*Directive:*
Write each line out exactly, leaving none out.

*Data for this task:*
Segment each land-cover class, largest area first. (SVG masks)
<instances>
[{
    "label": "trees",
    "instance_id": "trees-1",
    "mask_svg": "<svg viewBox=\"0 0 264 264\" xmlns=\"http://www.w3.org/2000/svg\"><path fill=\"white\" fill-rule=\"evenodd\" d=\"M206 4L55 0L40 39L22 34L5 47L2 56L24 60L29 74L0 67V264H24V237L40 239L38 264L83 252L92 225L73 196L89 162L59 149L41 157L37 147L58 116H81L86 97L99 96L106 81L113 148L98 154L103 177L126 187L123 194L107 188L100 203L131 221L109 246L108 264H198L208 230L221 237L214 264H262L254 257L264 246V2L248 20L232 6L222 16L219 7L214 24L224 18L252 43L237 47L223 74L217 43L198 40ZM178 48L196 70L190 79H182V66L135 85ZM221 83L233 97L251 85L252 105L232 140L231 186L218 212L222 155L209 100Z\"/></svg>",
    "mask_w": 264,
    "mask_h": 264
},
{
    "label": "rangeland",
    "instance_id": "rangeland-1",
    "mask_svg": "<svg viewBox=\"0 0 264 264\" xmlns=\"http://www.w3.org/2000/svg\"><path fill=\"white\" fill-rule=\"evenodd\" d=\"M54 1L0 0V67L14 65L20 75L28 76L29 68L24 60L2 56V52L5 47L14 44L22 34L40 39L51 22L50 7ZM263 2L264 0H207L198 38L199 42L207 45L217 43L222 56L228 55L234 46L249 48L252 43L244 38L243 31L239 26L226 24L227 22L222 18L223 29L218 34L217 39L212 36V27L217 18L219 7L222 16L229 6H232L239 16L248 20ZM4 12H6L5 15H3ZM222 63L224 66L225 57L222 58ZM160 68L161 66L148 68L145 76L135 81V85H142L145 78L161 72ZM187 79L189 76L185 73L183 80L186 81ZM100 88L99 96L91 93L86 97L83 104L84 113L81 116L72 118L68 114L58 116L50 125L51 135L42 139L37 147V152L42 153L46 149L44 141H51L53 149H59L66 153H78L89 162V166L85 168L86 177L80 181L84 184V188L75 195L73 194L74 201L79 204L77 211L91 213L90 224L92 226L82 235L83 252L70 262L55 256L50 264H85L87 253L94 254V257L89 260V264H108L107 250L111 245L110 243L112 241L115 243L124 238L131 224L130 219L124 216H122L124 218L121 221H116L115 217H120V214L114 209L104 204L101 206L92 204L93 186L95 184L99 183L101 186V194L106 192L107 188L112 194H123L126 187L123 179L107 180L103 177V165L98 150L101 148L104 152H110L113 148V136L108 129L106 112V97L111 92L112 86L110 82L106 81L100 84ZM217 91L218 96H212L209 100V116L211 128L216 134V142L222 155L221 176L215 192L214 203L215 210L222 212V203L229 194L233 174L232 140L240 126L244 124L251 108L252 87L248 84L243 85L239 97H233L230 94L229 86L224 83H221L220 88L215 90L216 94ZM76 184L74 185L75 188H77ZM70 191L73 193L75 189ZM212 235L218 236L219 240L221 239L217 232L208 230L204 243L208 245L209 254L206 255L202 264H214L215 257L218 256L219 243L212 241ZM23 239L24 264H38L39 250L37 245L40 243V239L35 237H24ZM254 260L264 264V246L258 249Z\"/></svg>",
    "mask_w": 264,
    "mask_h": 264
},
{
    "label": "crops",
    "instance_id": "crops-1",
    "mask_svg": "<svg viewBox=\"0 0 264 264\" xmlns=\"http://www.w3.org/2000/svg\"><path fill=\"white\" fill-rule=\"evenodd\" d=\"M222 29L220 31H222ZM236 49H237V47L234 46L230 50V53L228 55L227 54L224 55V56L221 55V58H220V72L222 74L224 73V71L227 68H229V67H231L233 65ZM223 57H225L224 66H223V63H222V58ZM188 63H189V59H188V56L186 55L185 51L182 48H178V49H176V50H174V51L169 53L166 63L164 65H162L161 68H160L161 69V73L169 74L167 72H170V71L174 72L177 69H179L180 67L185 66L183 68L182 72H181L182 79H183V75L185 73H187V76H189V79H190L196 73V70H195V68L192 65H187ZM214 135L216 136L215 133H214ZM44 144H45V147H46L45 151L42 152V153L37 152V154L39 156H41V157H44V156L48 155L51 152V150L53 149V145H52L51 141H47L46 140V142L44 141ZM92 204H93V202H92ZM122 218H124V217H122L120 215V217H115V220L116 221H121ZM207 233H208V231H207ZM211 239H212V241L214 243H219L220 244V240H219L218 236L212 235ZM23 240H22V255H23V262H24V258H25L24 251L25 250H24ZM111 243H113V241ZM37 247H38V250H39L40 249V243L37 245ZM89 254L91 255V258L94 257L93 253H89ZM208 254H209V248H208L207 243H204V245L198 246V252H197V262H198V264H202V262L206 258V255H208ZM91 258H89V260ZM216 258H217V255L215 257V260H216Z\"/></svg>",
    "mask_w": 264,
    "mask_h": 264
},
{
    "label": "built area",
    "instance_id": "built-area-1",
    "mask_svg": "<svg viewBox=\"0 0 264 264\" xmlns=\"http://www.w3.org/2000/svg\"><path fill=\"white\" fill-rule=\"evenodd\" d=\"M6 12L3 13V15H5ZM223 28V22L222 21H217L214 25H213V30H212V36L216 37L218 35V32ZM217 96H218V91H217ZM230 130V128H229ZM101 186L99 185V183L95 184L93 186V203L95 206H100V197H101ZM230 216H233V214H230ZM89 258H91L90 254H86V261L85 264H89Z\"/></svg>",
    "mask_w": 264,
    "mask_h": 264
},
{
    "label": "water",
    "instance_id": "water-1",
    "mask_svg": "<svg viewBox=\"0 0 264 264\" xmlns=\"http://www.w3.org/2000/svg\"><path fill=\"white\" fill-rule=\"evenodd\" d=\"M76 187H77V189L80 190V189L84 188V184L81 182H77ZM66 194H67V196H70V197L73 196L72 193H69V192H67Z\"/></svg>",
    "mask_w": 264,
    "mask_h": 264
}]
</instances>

*The answer:*
Segment each land-cover class, largest area first. (SVG masks)
<instances>
[{
    "label": "trees",
    "instance_id": "trees-1",
    "mask_svg": "<svg viewBox=\"0 0 264 264\" xmlns=\"http://www.w3.org/2000/svg\"><path fill=\"white\" fill-rule=\"evenodd\" d=\"M206 4L55 0L40 39L22 34L5 47L2 56L24 60L29 74L0 67V264H24V237L40 239L38 264L83 252L92 225L73 196L89 162L59 149L41 157L37 147L58 116H81L86 97L99 96L106 81L113 148L98 154L103 177L126 187L123 194L107 188L100 203L131 221L109 246L108 264H198L208 230L221 237L214 264H262L254 257L264 246V2L248 20L232 6L222 16L219 7L214 24L224 18L252 43L237 47L223 74L217 43L198 40ZM178 48L196 70L190 79H182V66L135 85ZM221 83L233 97L251 85L252 105L232 140L231 186L218 212L222 155L209 100Z\"/></svg>",
    "mask_w": 264,
    "mask_h": 264
},
{
    "label": "rangeland",
    "instance_id": "rangeland-1",
    "mask_svg": "<svg viewBox=\"0 0 264 264\" xmlns=\"http://www.w3.org/2000/svg\"><path fill=\"white\" fill-rule=\"evenodd\" d=\"M54 1L0 0V67L14 65L20 75L28 76L29 68L24 60L2 56V52L5 47L14 44L22 34L40 39L51 22L50 7ZM263 2L264 0H207L198 38L199 42L207 45L217 43L222 56L228 55L234 46L249 48L252 43L244 38L243 31L239 26L226 24L227 22L222 18L223 29L218 34L217 39L212 36V27L217 18L219 7L222 16L229 6H232L239 16L248 20ZM4 12H6L5 15H3ZM222 63L224 66L225 57L222 58ZM160 68L161 66L148 68L145 76L135 81V85H142L145 78L161 72ZM187 79L189 76L185 73L183 80L186 81ZM100 88L99 96L91 93L86 97L83 104L84 113L81 116L72 118L68 114L58 116L50 125L51 135L42 139L37 147V152L42 153L46 149L44 141H51L53 149H59L66 153H78L89 162V166L85 168L86 177L80 181L84 184V188L75 195L73 194L74 201L79 204L77 211L91 213L90 224L92 226L82 235L83 252L70 262L55 256L50 264H85L87 253L94 254V257L89 260V264H108L107 250L111 245L110 243L112 241L115 243L124 238L131 224L130 219L124 216H122L124 218L121 221H116L115 217H120V214L114 209L104 204L101 206L92 204L93 186L95 184L99 183L101 186V194L106 192L107 188L112 194H123L126 187L123 179L107 180L103 177V165L98 150L101 148L104 152H110L113 148V136L108 129L106 112V97L111 92L112 86L110 82L106 81L100 84ZM217 91L218 96H212L209 100V116L211 128L216 134V142L222 155L221 176L215 192L214 203L215 210L222 212V203L229 194L233 174L232 140L240 126L244 124L251 108L252 87L248 84L243 85L239 97H233L230 94L229 86L224 83H221L220 88L215 90L216 94ZM76 184L74 185L75 188H77ZM70 191L73 193L75 189ZM212 235L218 236L219 240L221 239L217 232L208 230L204 243L208 245L209 254L206 255L202 264H214L215 257L218 256L219 243L212 241ZM23 239L24 264H38L39 250L37 245L40 243V239L35 237H24ZM254 260L264 264V246L258 249Z\"/></svg>",
    "mask_w": 264,
    "mask_h": 264
},
{
    "label": "crops",
    "instance_id": "crops-1",
    "mask_svg": "<svg viewBox=\"0 0 264 264\" xmlns=\"http://www.w3.org/2000/svg\"><path fill=\"white\" fill-rule=\"evenodd\" d=\"M222 29L220 31H222ZM236 49H237V47L234 46L230 50V53L228 55L227 54L224 55V56L221 55V58H220V72L222 74L224 73V71L227 68H229V67H231L233 65ZM223 57H225L224 66H223V63H222V58ZM188 63H189V59H188V56L186 55L185 51L182 48H178V49H176V50H174V51L169 53L166 63L164 65H162L161 68H160L161 69V73L169 74L167 72H170V71L174 72L177 69H179L180 67L185 66L183 68L182 72H181L182 79H183V75L185 73H187V76H189V79H190L196 73V70H195V68L192 65H187ZM214 135L216 136L215 133H214ZM44 144H45V147H46L45 151L42 152V153L37 152V154L39 156H41V157H44V156L48 155L51 152V150L53 149V145H52L51 141H47L46 140V142L44 141ZM92 204H93V202H92ZM122 218H124V217H122L120 215V217H115V220L116 221H121ZM207 233H208V231H207ZM211 239H212V241L214 243H219L220 244V240H219L218 236L212 235ZM23 240H22V255H23V262H24V258H25L24 251L25 250H24ZM111 243H113V241ZM37 247H38V250H39L40 249V243L37 245ZM89 254L91 255V258L94 257L93 253H89ZM208 254H209V248H208L207 243H204V245L198 246V252H197V262H198V264H202V262L206 258V255H208ZM91 258H89V260ZM216 258H217V255L215 257V260H216Z\"/></svg>",
    "mask_w": 264,
    "mask_h": 264
},
{
    "label": "built area",
    "instance_id": "built-area-1",
    "mask_svg": "<svg viewBox=\"0 0 264 264\" xmlns=\"http://www.w3.org/2000/svg\"><path fill=\"white\" fill-rule=\"evenodd\" d=\"M6 12L3 13V15H5ZM223 28V22L222 21H217L214 25H213V30H212V36L216 37L218 35V32ZM217 96H218V91H217ZM230 130V128H229ZM101 186L99 185V183L95 184L93 186V203L95 206H100V197H101ZM230 216H233V214H230ZM89 258H91L90 254H86V261L85 264H89Z\"/></svg>",
    "mask_w": 264,
    "mask_h": 264
},
{
    "label": "water",
    "instance_id": "water-1",
    "mask_svg": "<svg viewBox=\"0 0 264 264\" xmlns=\"http://www.w3.org/2000/svg\"><path fill=\"white\" fill-rule=\"evenodd\" d=\"M76 187H77V189L80 190V189L84 188V184L81 182H77ZM66 194H67V196H70V197L73 196L72 193H69V192H67Z\"/></svg>",
    "mask_w": 264,
    "mask_h": 264
}]
</instances>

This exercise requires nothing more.